Room at the Historic Summit Inn in PA

My first room was a bit dated, which was surprising given the beauty of the inn’s common areas.

Based off of pictures online and overall reviews (check them out for yourself on Trip Advisor (Affiliate link)), I think my first stay was an exception, and it’s possible that I caught them in the middle of a renovation and that they have since updated all the rooms.

Review of the Historic Summit Inn near Uniontown, Pennsylvania

My second stay was in the beautiful and comfortable room.

That being said, the common areas of the hotel are so ridiculously impressive that even staying the comfortable and clean, but slightly dated room was worth it for the fantastic historic charm of the property.

Eating at Mae's Dining Room at the Historic Summit Inn in Pennsylvania.

My King of the Sea pasta at Mae’s Dining Room was very delicious.

In addition to the veranda, the Historic Summit Inn is also home to large indoor and outdoor pools, a game room, a unique bar, and a delicious restaurant. While certainly not the cheapest restaurant in the area, Mae’s Dining Room provided good food for those looking for a nice meal at the hotel.

The hotel is also home to a treehouse that was built by Pete Nelson of TV’s ‘Treehouse Masters.’ Open for daily tours, the treehouse is definitely a must-see for any fan of the show.

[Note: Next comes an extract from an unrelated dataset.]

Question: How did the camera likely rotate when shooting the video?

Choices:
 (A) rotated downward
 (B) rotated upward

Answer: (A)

Overall, despite my first room needing a major upgrade, I’m glad I was able to stay at the Historic Summit Inn on a later visit to the Laurel Highlands of Pennsylvania. The communal areas of the hotel are so special, and I’m glad the rooms have been updated to be consistent with that quality. This historic charm, combined with a great location near places like Fort Necessity, Fallingwater, and Ohiopyle State Park, make this a good choice for visitors to Fayette County.

Lobby of the Historic Summit Inn in Pennsylvania's Laurel Highlands.

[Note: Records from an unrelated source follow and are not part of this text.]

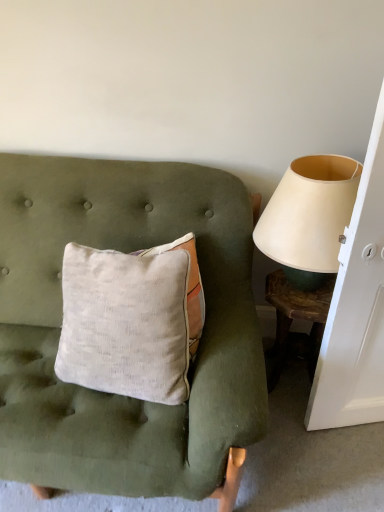
Question: Considering the relative positions of beige fabric lampshade at right and wooden textured side table at right in the image provided, is beige fabric lampshade at right to the right of wooden textured side table at right from the viewer's perspective?

Choices:
 (A) no
 (B) yes

Answer: (A)

Question: Is beige fabric lampshade at right further to camera compared to wooden textured side table at right?

Choices:
 (A) yes
 (B) no

Answer: (B)

Question: Does beige fabric lampshade at right have a lesser width compared to wooden textured side table at right?

Choices:
 (A) no
 (B) yes

Answer: (A)

Question: From a real-world perspective, is beige fabric lampshade at right positioned over wooden textured side table at right based on gravity?

Choices:
 (A) yes
 (B) no

Answer: (A)

Question: Can you confirm if beige fabric lampshade at right is positioned to the left of wooden textured side table at right?

Choices:
 (A) yes
 (B) no

Answer: (A)

Question: Is beige fabric lampshade at right touching wooden textured side table at right?

Choices:
 (A) no
 (B) yes

Answer: (A)

Question: Is textured linen pillow at center beside wooden textured side table at right?

Choices:
 (A) no
 (B) yes

Answer: (A)

Question: Considering the relative sizes of textured linen pillow at center and wooden textured side table at right in the image provided, is textured linen pillow at center smaller than wooden textured side table at right?

Choices:
 (A) no
 (B) yes

Answer: (A)

Question: Can you confirm if textured linen pillow at center is positioned to the right of wooden textured side table at right?

Choices:
 (A) no
 (B) yes

Answer: (A)

Question: Could you tell me if textured linen pillow at center is facing wooden textured side table at right?

Choices:
 (A) no
 (B) yes

Answer: (A)

Question: From a real-world perspective, does textured linen pillow at center stand above wooden textured side table at right?

Choices:
 (A) yes
 (B) no

Answer: (A)

Question: Is textured linen pillow at center turned away from wooden textured side table at right?

Choices:
 (A) yes
 (B) no

Answer: (B)

Question: Is wooden textured side table at right further to the viewer compared to beige fabric lampshade at right?

Choices:
 (A) no
 (B) yes

Answer: (B)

The lobby of the Historic Summit Inn was quite striking and a great place to relax after a long day of sightseeing.

To book your stay at the Historic Summit Inn in Farmington, Pennsylvania, check out the hotel on Hotels.com (affiliate link), or for more information, check out their website. You can also read real visitor reviews of the hotel on Trip Advisor (affiliate link).

Note: My stay at the Historic Summit Inn was hosted by the hotel. However, the opinions expressed in the article are my own.

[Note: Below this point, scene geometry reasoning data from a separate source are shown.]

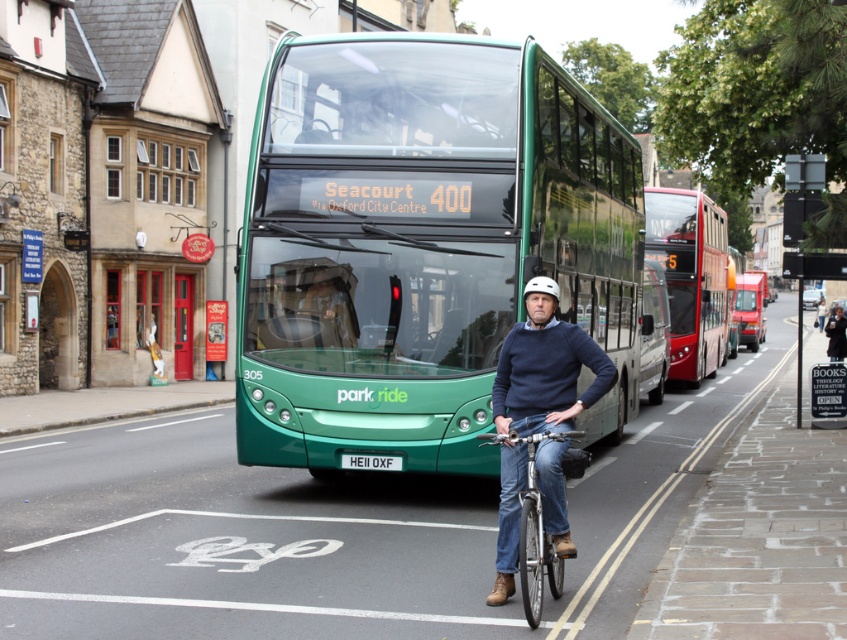
Based on the photo, you are a delivery person who needs to load a tall package onto your van. The package is 2 meters tall. You see the green metallic bus at center and the metallic silver bicycle at center in the street. Which object is taller and can the package fit under it?

The green metallic bus at center is taller than the metallic silver bicycle at center. Since the package is 2 meters tall, it can fit under the green metallic bus at center as long as the bus is at least 2 meters tall. However, without knowing the exact height of the bus, we cannot confirm if the package will fit. Alternatively, the metallic silver bicycle at center is shorter, so the package cannot fit under it.

You are a pedestrian standing near the bike lane. You see the red metallic bus at right and the white plastic license plate at center. Which object is closer to your right side?

The red metallic bus at right is closer to your right side because it is positioned to the right of the white plastic license plate at center.

You are a pedestrian standing at the crosswalk and see the denim jeans at center and the white plastic license plate at center. Which object is higher from the ground?

The denim jeans at center is above the white plastic license plate at center, so the denim jeans at center is higher from the ground.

See map below for other area attractions.

AUTHOR - Jim Cheney

Jim Cheney is the creator of UncoveringPA.com. Based in the state capital of Harrisburg, Jim frequently travels around Pennsylvania and has visited all 67 counties in the state. Jim has also traveled to more than 30 different countries around the world.

4 Comments

  • Ben Dinkel

    If you think this was nice, you should check out Nemacolin just down route 40.

    • Jim Cheney

      I’ve heard good things about Nemacolin. Hopefully I can check it out the next time I’m in the area.

  • Aaron Sworden

    Jim,
    In 2009 my wife and I had our wedding reception in the main ballroom at the hotel and of our near 300 guests we occupied nearly every room in the hotel.
    The grand historic nature of the building is amazing! However I do agree with you that there is a significant updating that is needed to room decor etc.

    One thing that I’m aware of is that the hotel energy bills are extremely high due to the dated construction and the lack of insulation in th building. They actually close in the winter (which is odd because Marcellus’s Shale boom has required dozens of new hotels along toll43 while this one sits vacant 4 months out of the year.

    It’s going to take 10-15 million dollars to preserve the historic aspects of the building and bring the building up to that expected 5 star level while addressing HVAC and other mechanical plumbing and electrical needs of the building. Insulation alone will run near a million dollars.

    I don’t believe the current owners have this kind of cash.

    All that said though… My wedding kicked ass! After a ceremony at Ohiopyle Falls we rocked it there for the night! The sunset was a beauty and our guests enjoyed themselves!

    • Jim Cheney

      It does seem like a great place for a wedding. I hope they can figure out the issues and get the building full restored. It’s a special place for sure and would be even better if the rooms matched the quality of the hotel’s public spaces. Thanks for sharing.